### TRY IT
Pull out every line of the items that contains the string "value", matching case exactly.
[[ DATA FOR ANALYSIS, beginning ]]
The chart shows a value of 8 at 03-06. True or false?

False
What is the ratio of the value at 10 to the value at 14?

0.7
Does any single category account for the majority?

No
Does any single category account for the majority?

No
[[ DATA FOR ANALYSIS, end ]]
[[ DATA FOR ANALYSIS, beginning ]]
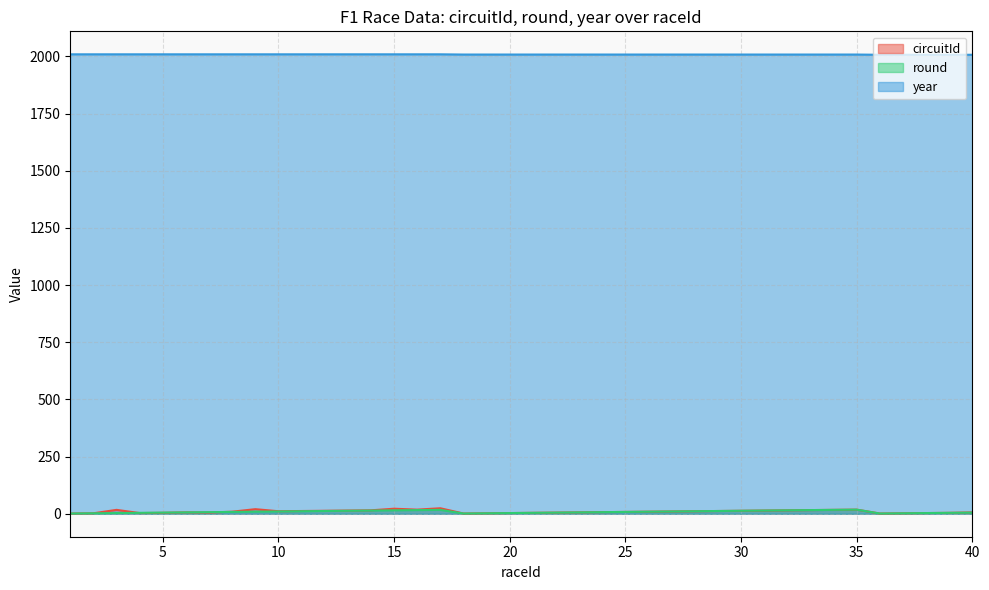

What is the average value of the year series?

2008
[[ DATA FOR ANALYSIS, end ]]
### TASK OUTPUT
The chart shows a value of 8 at 03-06. True or false?
What is the ratio of the value at 10 to the value at 14?
What is the average value of the year series?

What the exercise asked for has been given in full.